His grin answered hers. He picked up a pencil and beat a rhythm on the desk.
‘Who . . . says . . . I . . . haven’t . . .?’ she translated. ‘Then why’d you need me?’
‘Because I’m a major, and the army says that majors have to —’ He stopped as he heard the pulse from her half-dangling headphones. She began to copy it down, a long message, a page and a half, but she handed it to him in pieces perhaps a sentence or two long. He was quicker than Lieutenant Seabrook, translating as fast as she received, so he finished only a few seconds after the message ended.
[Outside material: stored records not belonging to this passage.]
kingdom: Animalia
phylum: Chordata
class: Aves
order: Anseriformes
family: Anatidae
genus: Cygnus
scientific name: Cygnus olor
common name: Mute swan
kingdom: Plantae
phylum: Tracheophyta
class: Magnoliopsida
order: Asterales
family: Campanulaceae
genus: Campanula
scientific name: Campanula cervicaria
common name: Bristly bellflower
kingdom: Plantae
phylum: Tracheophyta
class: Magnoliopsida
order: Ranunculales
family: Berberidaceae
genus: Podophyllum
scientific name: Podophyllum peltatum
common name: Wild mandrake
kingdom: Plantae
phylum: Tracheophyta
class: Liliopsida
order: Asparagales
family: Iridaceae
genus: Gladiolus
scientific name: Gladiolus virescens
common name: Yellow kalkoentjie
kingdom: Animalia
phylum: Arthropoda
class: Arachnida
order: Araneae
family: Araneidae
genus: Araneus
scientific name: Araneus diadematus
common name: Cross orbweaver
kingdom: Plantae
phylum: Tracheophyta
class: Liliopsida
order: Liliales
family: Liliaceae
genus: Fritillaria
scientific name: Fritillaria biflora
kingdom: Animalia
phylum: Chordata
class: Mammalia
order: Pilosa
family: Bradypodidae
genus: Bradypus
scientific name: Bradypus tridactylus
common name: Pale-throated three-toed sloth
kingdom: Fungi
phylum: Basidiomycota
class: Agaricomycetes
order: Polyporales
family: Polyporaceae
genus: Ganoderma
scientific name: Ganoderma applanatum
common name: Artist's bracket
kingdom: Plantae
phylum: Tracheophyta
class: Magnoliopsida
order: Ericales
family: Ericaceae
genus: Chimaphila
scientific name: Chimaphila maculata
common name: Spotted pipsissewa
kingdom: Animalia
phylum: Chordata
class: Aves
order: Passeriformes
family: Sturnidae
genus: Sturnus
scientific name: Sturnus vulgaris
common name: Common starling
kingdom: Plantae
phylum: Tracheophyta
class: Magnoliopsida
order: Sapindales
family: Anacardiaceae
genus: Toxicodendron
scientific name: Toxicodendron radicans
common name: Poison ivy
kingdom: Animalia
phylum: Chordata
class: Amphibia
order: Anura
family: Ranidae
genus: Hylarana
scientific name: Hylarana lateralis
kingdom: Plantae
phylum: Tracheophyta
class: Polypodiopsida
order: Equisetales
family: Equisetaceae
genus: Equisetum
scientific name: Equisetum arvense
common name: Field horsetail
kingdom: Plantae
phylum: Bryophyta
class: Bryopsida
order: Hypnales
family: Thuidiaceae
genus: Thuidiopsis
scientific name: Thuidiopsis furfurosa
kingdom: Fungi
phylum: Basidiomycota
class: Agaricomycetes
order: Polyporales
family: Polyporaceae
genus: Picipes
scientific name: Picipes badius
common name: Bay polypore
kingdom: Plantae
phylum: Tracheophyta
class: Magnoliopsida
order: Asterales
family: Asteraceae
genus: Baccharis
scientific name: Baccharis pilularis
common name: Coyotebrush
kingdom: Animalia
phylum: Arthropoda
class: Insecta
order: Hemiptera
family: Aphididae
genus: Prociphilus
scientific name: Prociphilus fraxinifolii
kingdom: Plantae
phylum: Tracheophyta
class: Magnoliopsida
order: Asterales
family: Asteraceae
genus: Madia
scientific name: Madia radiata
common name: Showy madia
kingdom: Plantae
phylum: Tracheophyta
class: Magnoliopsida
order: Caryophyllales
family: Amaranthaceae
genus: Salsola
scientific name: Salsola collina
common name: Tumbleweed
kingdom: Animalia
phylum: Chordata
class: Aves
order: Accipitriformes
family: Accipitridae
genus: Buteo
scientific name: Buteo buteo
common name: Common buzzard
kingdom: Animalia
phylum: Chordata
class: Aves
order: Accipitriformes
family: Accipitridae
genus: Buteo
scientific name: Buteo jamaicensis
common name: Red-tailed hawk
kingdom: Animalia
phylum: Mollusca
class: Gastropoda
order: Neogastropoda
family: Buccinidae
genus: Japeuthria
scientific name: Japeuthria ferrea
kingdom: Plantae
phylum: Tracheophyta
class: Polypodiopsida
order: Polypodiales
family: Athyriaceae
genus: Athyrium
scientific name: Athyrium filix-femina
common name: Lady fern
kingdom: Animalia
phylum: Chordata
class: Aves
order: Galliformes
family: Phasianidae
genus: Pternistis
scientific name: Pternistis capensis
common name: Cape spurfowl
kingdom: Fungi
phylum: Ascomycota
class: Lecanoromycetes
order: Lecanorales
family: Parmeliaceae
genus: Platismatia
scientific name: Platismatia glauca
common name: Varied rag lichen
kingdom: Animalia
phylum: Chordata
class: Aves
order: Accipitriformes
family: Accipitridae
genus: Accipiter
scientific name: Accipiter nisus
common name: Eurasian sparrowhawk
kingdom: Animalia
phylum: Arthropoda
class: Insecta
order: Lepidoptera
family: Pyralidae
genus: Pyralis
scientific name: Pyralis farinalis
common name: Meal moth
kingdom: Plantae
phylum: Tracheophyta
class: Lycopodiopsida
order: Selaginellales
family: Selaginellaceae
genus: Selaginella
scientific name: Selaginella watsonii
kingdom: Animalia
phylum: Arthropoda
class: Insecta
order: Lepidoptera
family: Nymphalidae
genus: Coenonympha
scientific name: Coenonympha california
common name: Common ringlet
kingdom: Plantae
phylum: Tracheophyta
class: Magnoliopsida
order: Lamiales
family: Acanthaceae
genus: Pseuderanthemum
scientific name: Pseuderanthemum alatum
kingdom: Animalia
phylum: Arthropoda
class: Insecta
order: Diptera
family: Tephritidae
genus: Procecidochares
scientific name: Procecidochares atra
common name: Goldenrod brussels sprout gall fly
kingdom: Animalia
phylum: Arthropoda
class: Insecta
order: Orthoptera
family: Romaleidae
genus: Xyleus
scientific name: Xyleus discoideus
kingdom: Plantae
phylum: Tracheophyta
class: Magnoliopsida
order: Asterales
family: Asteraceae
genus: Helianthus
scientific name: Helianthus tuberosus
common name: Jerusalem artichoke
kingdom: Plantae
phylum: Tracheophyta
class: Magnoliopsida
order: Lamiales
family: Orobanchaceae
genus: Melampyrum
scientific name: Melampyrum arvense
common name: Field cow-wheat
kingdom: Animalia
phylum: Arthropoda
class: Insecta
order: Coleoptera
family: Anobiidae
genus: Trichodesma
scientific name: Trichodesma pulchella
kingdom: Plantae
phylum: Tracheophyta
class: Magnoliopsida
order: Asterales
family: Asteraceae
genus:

He read the messages twice before he looked up at her. ‘Tomorrow, six-twenty am,’ he mouthed.
She nodded.
He moved closer to her, so she could smell the mustiness of a uniform that, though it had not been washed for weeks, at least, wasn’t unpleasant. ‘Tanks first, to break down their defences, then six infantry divisions to consolidate the position, air support to stop any enemy reinforcements. We need to follow the infantry closely to lay the cables for communication.’
His eyes lit with desperate hope. ‘Jean, we might just do it. This advance might possibly end the war.’
‘I’ll be ready,’ she said.
‘Thank you.’ He was thanking her for a lot more than being ready. He moved quickly out of the dug-out, yelling for Lieutenant Seabrook and others.
She suspected Alan Galbraith didn’t even realise he had used her first name.